- **Stated problem**: Copy the lines of the records below word for word, leaving out the pictures.

- **Listed entries**:
-- BEGIN --

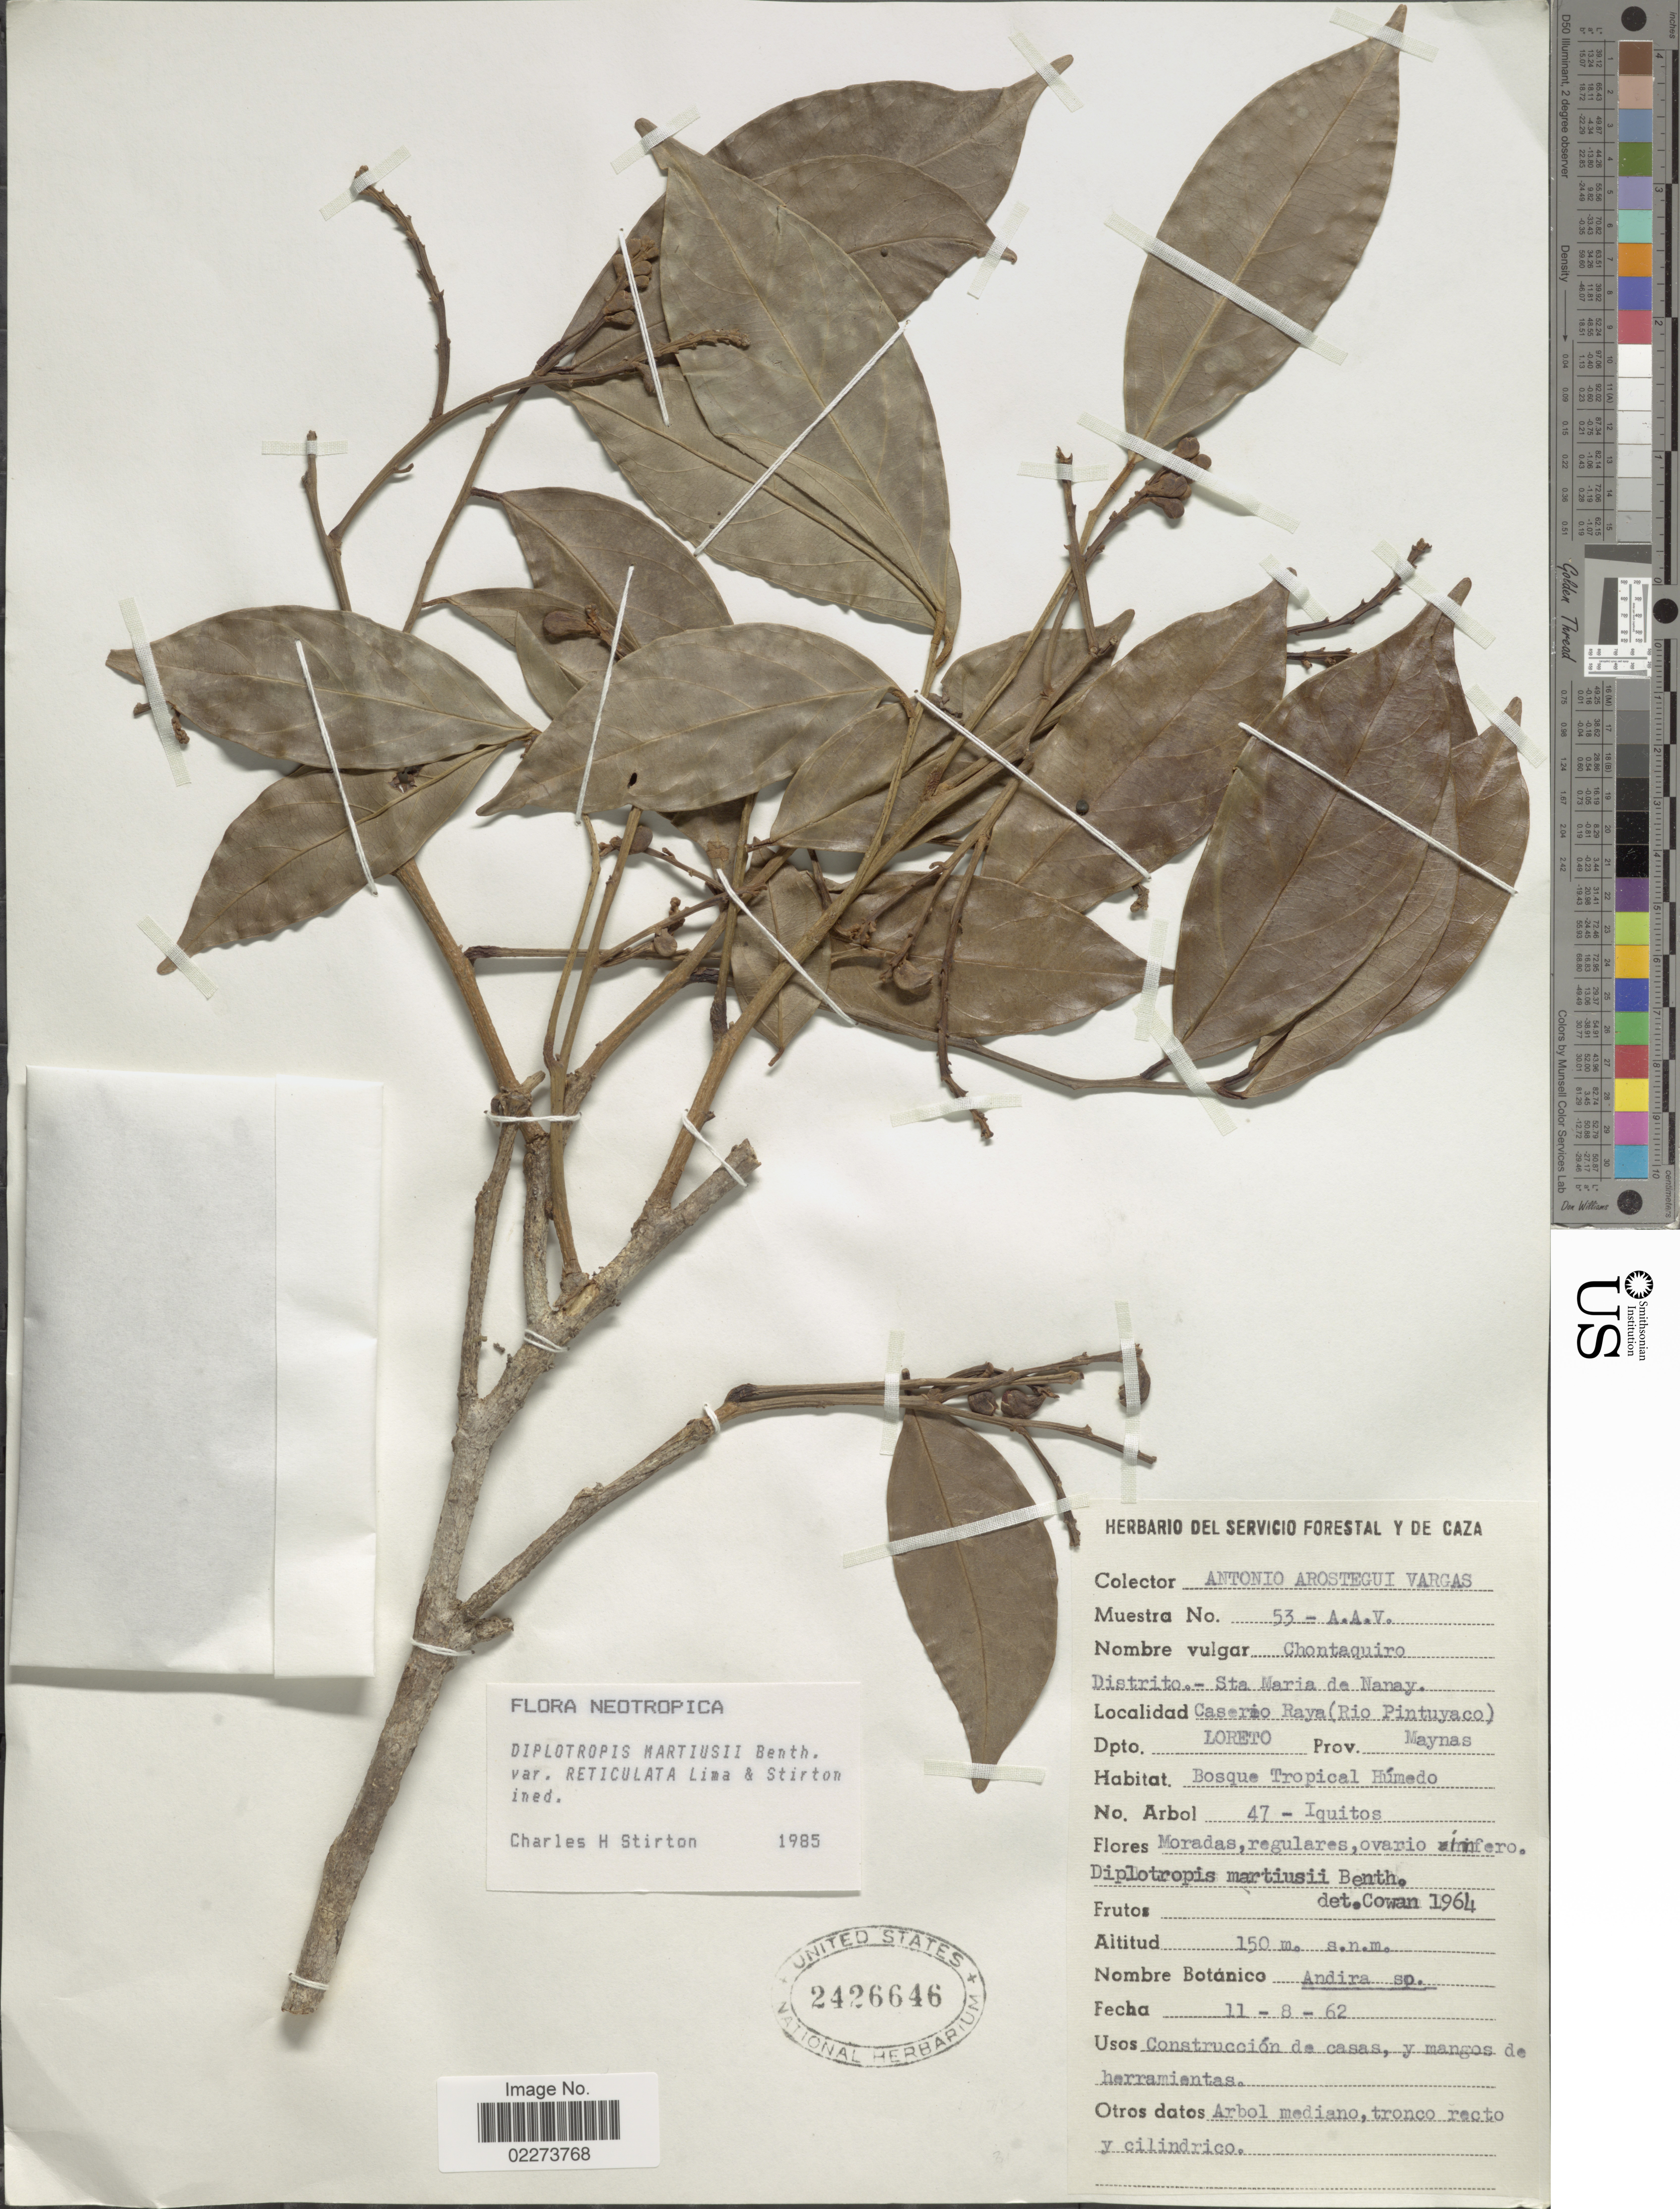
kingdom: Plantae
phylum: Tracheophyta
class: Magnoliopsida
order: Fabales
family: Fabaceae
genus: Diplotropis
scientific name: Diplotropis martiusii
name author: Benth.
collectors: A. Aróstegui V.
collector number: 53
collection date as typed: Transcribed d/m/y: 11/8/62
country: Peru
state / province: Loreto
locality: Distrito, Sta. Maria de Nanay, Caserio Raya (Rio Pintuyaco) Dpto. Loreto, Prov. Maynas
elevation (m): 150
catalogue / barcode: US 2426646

-- END --

- **Task result**:
kingdom: Plantae
phylum: Tracheophyta
class: Magnoliopsida
order: Fabales
family: Fabaceae
genus: Diplotropis
scientific name: Diplotropis martiusii
name author: Benth.
collectors: A. Aróstegui V.
collector number: 53
collection date as typed: Transcribed d/m/y: 11/8/62
country: Peru
state / province: Loreto
locality: Distrito, Sta. Maria de Nanay, Caserio Raya (Rio Pintuyaco) Dpto. Loreto, Prov. Maynas
elevation (m): 150
catalogue / barcode: US 2426646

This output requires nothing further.